O Processo - Cap. 7: Capítulo 7 Pág. 103 / 183

Erguendo lentamente os olhos até onde lhe era possível, tentou ver o que se estava a passar, em seguida agarrou à toa num dos papéis de cima da secretária, colocou-o na palma da mão aberta e, à medida que ia levantando a mão, ia-se também erguendo da cadeira até chegar ao nível dos outros dois. Fê-lo sem um fim definido, mas actuava apenas com a sensação de que era assim que devia proceder quando tivesse acabado a grande tarefa de redigir o requerimento que o devia libertar completamente.

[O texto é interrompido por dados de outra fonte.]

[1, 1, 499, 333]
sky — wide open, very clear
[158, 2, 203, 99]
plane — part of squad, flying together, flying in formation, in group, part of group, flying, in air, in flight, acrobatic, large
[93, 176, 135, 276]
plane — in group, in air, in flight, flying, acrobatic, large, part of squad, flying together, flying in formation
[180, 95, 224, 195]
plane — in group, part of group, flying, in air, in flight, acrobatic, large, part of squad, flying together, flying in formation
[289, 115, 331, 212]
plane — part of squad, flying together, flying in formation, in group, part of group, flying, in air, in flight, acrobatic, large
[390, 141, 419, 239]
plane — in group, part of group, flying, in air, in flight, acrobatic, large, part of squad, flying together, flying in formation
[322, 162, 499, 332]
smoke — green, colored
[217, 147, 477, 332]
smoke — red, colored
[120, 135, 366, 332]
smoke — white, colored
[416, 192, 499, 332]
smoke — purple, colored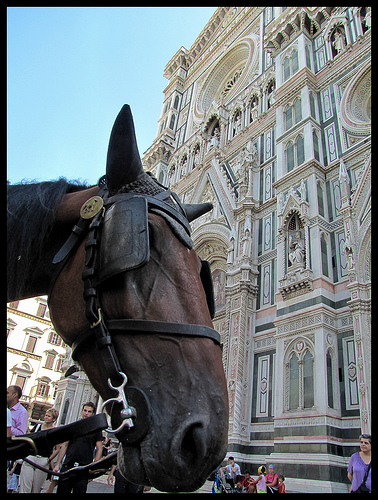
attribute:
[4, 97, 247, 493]
horse — brown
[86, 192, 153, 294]
blinders — leather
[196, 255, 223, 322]
blinders — leather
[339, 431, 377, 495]
woman — standing, in purple, alone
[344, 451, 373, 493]
top — purple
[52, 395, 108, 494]
people — standing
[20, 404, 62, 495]
people — standing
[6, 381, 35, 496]
people — standing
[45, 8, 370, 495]
building — tall, ornate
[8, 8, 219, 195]
sky — blue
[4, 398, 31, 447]
shirt — pink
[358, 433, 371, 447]
hair — short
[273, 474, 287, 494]
people — sitting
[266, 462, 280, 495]
people — sitting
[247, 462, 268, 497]
people — sitting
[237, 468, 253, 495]
people — sitting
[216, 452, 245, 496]
people — sitting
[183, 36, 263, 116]
window — large, round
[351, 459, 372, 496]
bag — black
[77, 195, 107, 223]
piece — round, gold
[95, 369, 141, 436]
clasp — silver, metal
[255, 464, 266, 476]
hat — yellow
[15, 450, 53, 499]
pants — khaki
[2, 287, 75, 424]
building — beside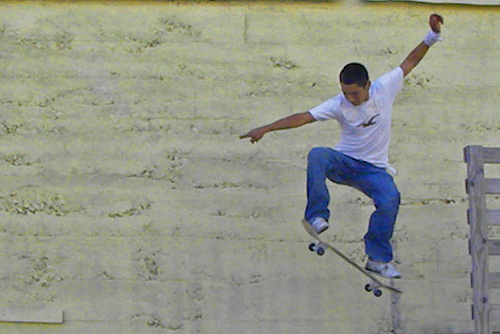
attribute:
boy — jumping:
[234, 12, 446, 302]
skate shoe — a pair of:
[363, 256, 402, 281]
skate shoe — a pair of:
[312, 212, 331, 234]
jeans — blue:
[299, 147, 400, 276]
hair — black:
[336, 61, 370, 88]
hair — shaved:
[332, 57, 372, 89]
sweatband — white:
[423, 25, 441, 45]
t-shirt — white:
[307, 66, 404, 178]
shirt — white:
[268, 79, 447, 186]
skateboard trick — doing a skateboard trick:
[287, 223, 424, 332]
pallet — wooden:
[463, 145, 499, 331]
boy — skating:
[277, 89, 423, 303]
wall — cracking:
[4, 4, 498, 332]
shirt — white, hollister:
[326, 72, 407, 172]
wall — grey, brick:
[7, 12, 288, 310]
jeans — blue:
[302, 145, 399, 264]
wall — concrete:
[52, 73, 254, 302]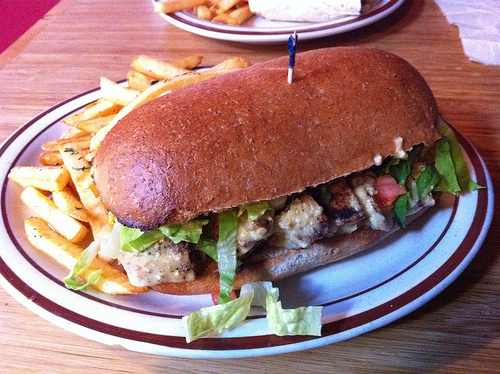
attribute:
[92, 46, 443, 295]
bun — brown, here, burnt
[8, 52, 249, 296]
fries — here, golden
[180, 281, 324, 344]
lettuce — partial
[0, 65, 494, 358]
plate — colored, white, here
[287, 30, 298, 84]
toothpick — here, white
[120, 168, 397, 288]
meat — here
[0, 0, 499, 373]
table — wooden, partial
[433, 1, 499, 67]
napkin — white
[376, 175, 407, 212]
tomato — here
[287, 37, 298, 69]
end — blue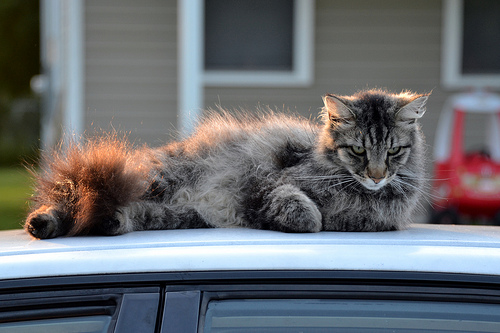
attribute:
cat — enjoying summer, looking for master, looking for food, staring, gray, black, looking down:
[46, 109, 452, 239]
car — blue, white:
[414, 247, 479, 280]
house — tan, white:
[336, 11, 390, 31]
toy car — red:
[431, 90, 499, 198]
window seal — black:
[201, 275, 315, 291]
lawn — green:
[7, 166, 29, 208]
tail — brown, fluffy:
[55, 143, 129, 198]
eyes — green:
[349, 136, 408, 155]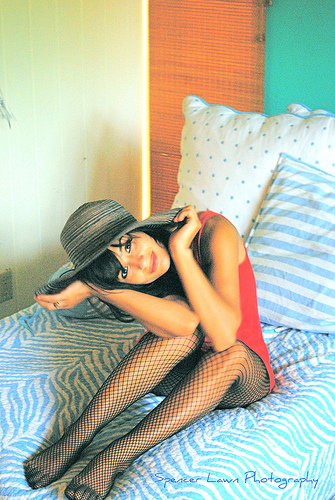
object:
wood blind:
[219, 0, 265, 5]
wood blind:
[148, 5, 264, 17]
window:
[148, 0, 263, 215]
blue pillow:
[240, 152, 333, 341]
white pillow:
[168, 92, 334, 200]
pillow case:
[173, 167, 268, 195]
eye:
[117, 264, 130, 278]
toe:
[65, 480, 77, 498]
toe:
[73, 484, 83, 498]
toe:
[81, 488, 90, 499]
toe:
[87, 491, 95, 498]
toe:
[96, 495, 102, 498]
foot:
[63, 450, 127, 498]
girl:
[22, 198, 276, 499]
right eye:
[118, 263, 131, 282]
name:
[154, 468, 239, 486]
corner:
[114, 2, 176, 227]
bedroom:
[1, 1, 332, 496]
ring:
[52, 300, 63, 312]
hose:
[160, 367, 207, 428]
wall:
[129, 11, 307, 215]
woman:
[23, 207, 284, 498]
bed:
[0, 185, 333, 498]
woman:
[84, 225, 174, 291]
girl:
[35, 213, 246, 318]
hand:
[24, 273, 142, 335]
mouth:
[140, 233, 167, 297]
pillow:
[245, 153, 334, 337]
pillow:
[174, 92, 261, 238]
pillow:
[287, 100, 320, 114]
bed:
[113, 400, 334, 498]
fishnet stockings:
[21, 316, 271, 498]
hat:
[27, 186, 208, 309]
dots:
[223, 157, 241, 183]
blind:
[149, 0, 264, 219]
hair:
[72, 229, 196, 324]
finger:
[33, 295, 66, 310]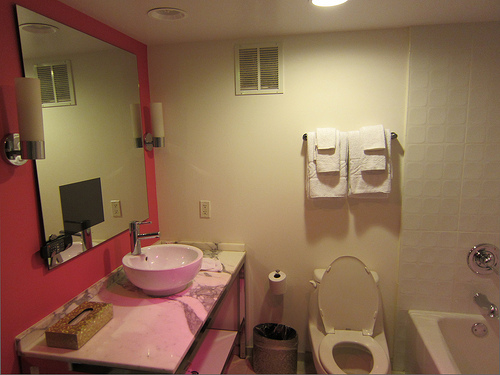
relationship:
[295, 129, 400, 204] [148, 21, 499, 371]
towels on wall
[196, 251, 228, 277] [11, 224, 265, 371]
tissue on counter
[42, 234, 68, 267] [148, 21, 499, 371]
holder on wall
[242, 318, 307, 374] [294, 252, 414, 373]
can under toilet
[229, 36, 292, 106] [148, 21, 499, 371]
vent on wall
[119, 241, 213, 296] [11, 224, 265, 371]
sink on counter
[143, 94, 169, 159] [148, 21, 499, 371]
light on wall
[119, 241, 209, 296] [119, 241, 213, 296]
sink white sink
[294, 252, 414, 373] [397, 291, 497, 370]
toilet next to tub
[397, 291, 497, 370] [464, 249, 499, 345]
tub with plumbing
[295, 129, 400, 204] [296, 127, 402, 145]
towels on bar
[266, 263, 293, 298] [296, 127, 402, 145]
paper on bar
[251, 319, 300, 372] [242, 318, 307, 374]
can brown can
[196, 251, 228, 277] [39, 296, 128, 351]
tissue brown box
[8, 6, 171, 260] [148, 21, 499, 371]
mirror on wall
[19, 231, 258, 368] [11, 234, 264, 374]
vanity with countertop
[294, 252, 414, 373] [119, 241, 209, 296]
toilet a sink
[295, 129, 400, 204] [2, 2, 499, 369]
towels in bathroom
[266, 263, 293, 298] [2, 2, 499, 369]
paper in bathroom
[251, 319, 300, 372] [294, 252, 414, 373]
can next to toilet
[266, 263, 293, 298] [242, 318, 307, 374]
paper above can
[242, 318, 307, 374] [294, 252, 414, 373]
can next to toilet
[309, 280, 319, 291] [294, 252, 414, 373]
handle to toilet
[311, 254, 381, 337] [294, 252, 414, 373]
seat of toilet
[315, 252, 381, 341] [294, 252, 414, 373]
lid of toilet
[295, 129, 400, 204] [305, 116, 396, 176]
towels hanging up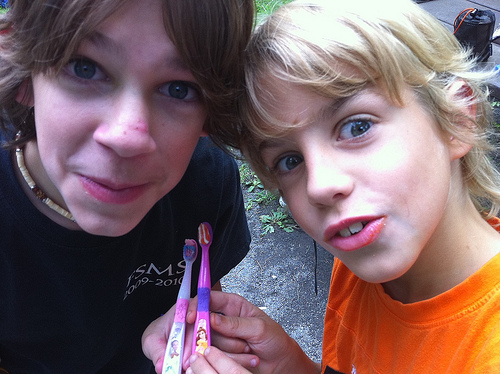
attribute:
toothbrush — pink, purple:
[193, 215, 220, 360]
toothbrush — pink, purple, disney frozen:
[159, 232, 197, 373]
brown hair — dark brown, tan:
[4, 0, 260, 173]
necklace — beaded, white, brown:
[6, 127, 78, 225]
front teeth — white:
[336, 217, 371, 241]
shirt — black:
[0, 136, 250, 374]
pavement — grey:
[233, 169, 329, 355]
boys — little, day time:
[1, 3, 497, 374]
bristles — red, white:
[194, 217, 215, 251]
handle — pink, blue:
[161, 269, 193, 373]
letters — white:
[121, 255, 199, 299]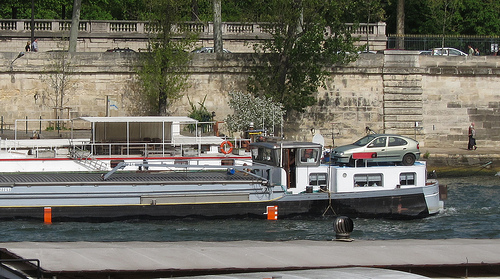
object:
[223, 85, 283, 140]
tree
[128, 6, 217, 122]
tree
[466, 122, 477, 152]
person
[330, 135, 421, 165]
car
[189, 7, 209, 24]
branch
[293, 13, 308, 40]
branch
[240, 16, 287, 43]
branch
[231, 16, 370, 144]
tree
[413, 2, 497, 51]
tree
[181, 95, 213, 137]
tree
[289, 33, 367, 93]
branch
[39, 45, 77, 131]
tree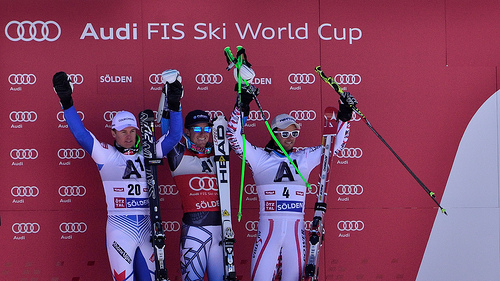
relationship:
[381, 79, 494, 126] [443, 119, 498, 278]
blue tent in back of snow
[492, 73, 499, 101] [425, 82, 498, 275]
tent behind snow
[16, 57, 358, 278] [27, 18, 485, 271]
people against wall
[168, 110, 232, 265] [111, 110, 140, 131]
man has cap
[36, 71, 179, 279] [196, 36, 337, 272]
man holds poles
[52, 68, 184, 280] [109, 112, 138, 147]
man has head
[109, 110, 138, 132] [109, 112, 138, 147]
cap on head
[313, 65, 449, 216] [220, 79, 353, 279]
pole held by person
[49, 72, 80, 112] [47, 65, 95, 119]
gloves on hand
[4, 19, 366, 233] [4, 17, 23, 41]
rings linked to ring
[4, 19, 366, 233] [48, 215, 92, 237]
rings linked to rings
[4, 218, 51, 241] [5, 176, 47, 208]
rings linked to rings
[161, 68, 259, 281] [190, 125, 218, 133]
man wearing shades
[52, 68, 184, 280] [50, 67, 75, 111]
man wearing glove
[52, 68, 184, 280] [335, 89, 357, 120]
man wearing glove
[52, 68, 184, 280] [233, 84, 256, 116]
man wearing glove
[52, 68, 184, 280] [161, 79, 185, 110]
man wearing glove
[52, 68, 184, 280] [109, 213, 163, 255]
man wearing ski sportwear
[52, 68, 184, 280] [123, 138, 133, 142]
man has mouth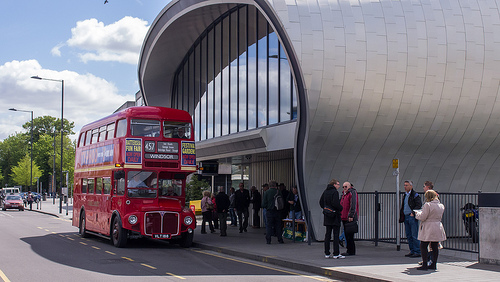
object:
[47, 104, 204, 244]
bus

O subgerente, que prestava a maior atenção à conversa, mal olhou para o papel, sem mesmo ter interesse em ver o que ele continha—tudo o que parecesse importante para o gerente não era importante para ele —, tirou-o das mãos de K. e disse: «Obrigado, já conheço o assunto», e, calmamente, voltou a colocá-lo sobre a mesa. K. lançou-lhe um olhar severo, que o subgerente não notou, ou, se o notou, apenas lhe serviu de gozo; riu-se alto por várias vezes, desconcertou visivelmente o industrial com uma rápida réplica, para no momento seguinte se contradizer, e, finalmente, convidou o industrial a ir até ao seu gabinete, onde juntos podiam finalizar a transacção. «É uma proposta com muito interesse», afirmou ele ao industrial. «Concordo plenamente consigo. E o Sr. Gerente», mesmo ao dizer isto dirigia-se apenas ao industrial, «tenho a certeza de que se sentirá aliviado por lhe tirar este peso de cima dos ombros. Este negócio requer concentração e ele parece estar hoje sobrecarregado; além disso, há horas que tem ali pessoas à sua espera na antessala.» K. ainda tinha o autodomínio suficiente para se desviar do subgerente e dirigir um sorriso amável, mas um tanto determinado, apenas ao industrial; em vez de o fazer, absteve-se desta atitude e, apoiando as mãos na secretária e inclinando-se levemente para a frente, como um funcionaria atencioso, ficou a reflectir enquanto os dois homens, ainda a conversar, reuniam os papéis e se afastavam para o gabinete do subgerente. Mesmo à porta, o industrial voltou-se para dizer que ainda não se despedia porque, evidentemente, voltaria para lhe dar conhecimento do resultado da entrevista; além disso, havia um outro assunto de menor importância sobre o qual gostaria de lhe falar.

K. ficou finalmente só. Não tinha o mínimo interesse em receber mais ninguém e teve a vaga sensação do prazer que era para ele as pessoas que lá fora esperavam pensarem que estava ainda ocupado com o industrial, de tal modo que ninguém, nem mesmo o continuo, pudesse perturbá-lo.